An extensive group of more than 30 different associations, consumer and civil rights advocates, lenders and others came together this week in a letter to Consumer Financial Protection Bureau chief Richard Cordray imploring the CFPB to broadly define the term “qualified mortgage,” or “QM,” as part of the CFPB’s pending Ability to Repay regulation.
Formerly having had oversight over Ability to Repay, the Federal Reserve Board transferred authority over the rule to the CFPB last year.
Now, industry groups have expressed concern that a QM too narrow could have harmful effects on the housing recovery.
“A broadly defined Qualified Mortgage (QM) rule that includes a safe harbor from meritless lawsuits is essential to preserving credit availability and supporting the housing recovery,” said Frank Keating, president and CEO of the American Bankers Association, one of the groups to sign the letter.
The danger of a narrow rule, the letter states, is potentially ruling out many low- and moderate-income borrowers.

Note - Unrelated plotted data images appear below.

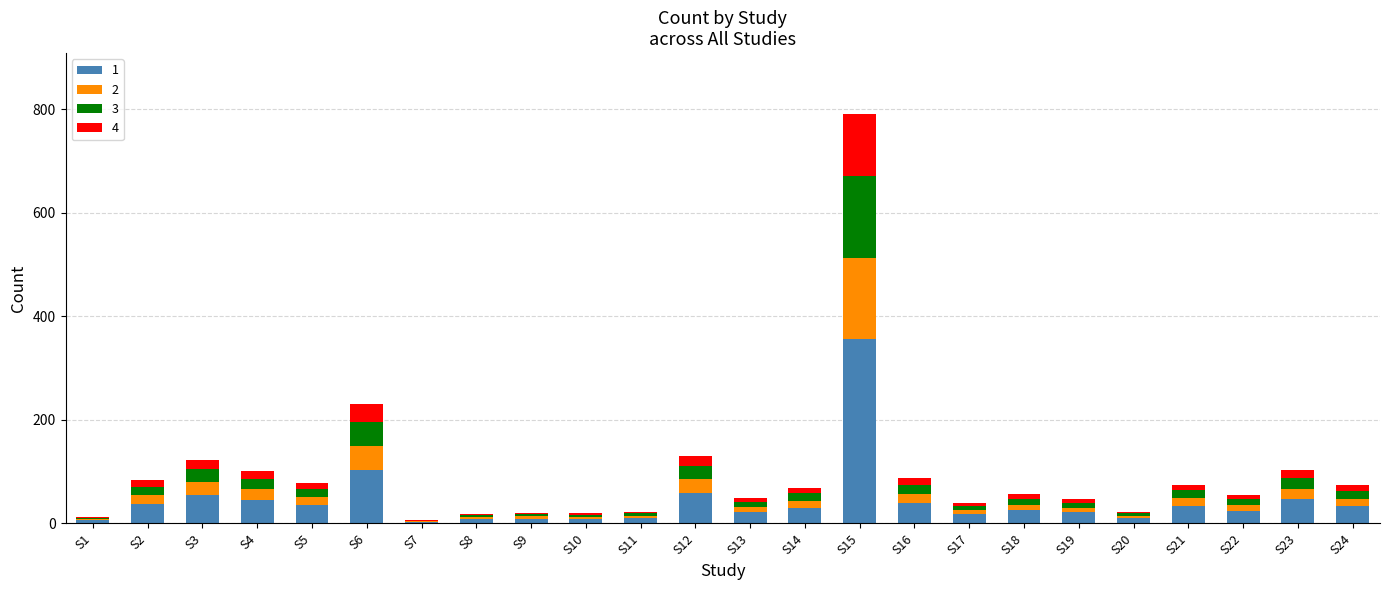

Does the chart contain stacked bars?

Yes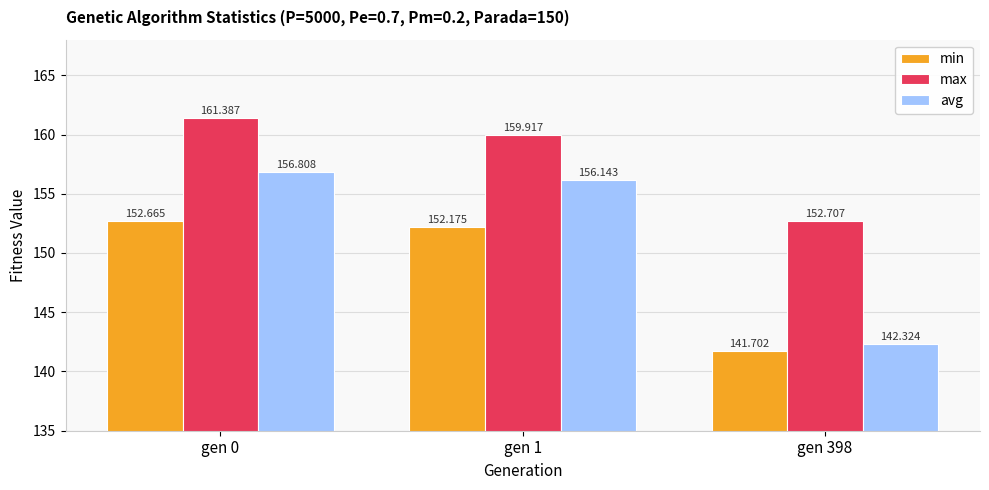

True or false: max has a value of 152.7 at gen 398.

True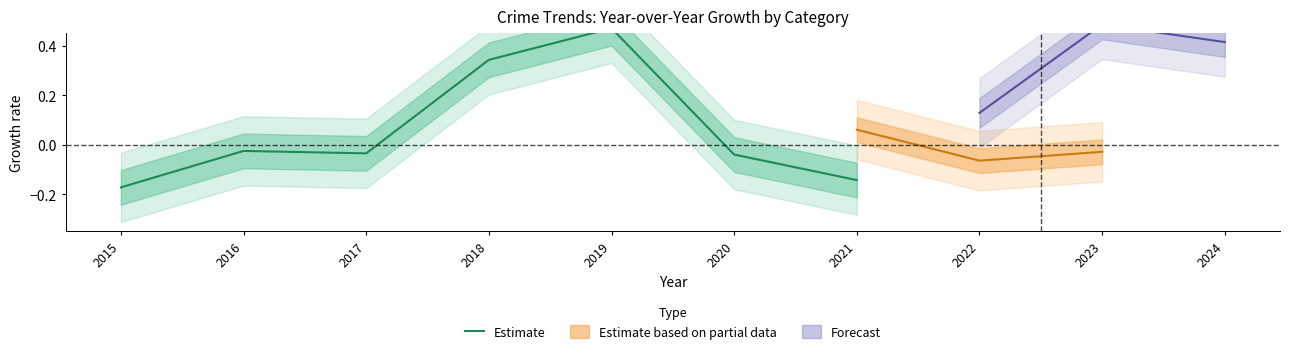

At which label is the value closest to 0?

2016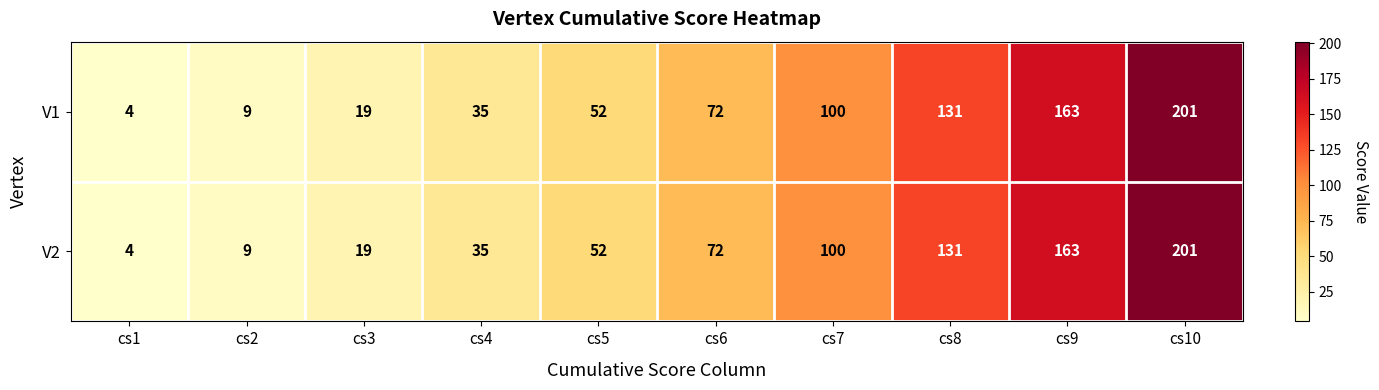

What is the total value across all series at cs9?

326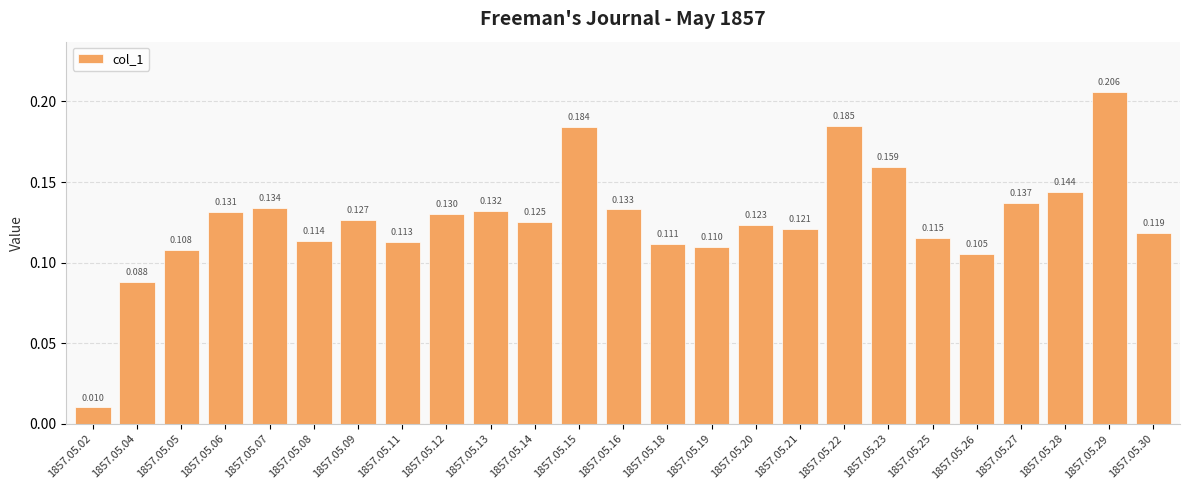

How many bars are there in total?

25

“A narrow rule would limit borrowers’ options, restrict credit availability, and undermine the housing recovery,” it says.
Additionally, inclusion of a safe harbor is essential, the groups say.
“Without a safe harbor, lenders will operate well inside the Qualified Mortgage boundary to reduce litigation risk. The result will be restricted credit availability.The alternative—a rebuttable presumption—lacks any real protections and opens banks up to wide litigation risk. This uncertainty will make borrowing more expensive and credit less available. Some lenders may leave the market altogether.
Those signing the letter include the ABA, Mortgage Bankers Association, National Association of Mortgage Bankers (NAMB), American Securitization Forum, National Association of Realtors and The Appraisal Institute, among others.
“Our primary concern is for the overall health of the national economy,” said John H. P. Hudson, Government Affairs Committee chairman of NAMB. “If the ‘qualified mortgage’ is too narrowly defined with items that really do not measure a consumer’s ability-to-repay, then consumers will simply not have access to credit which will further perpetuate the economic woes this country faces.”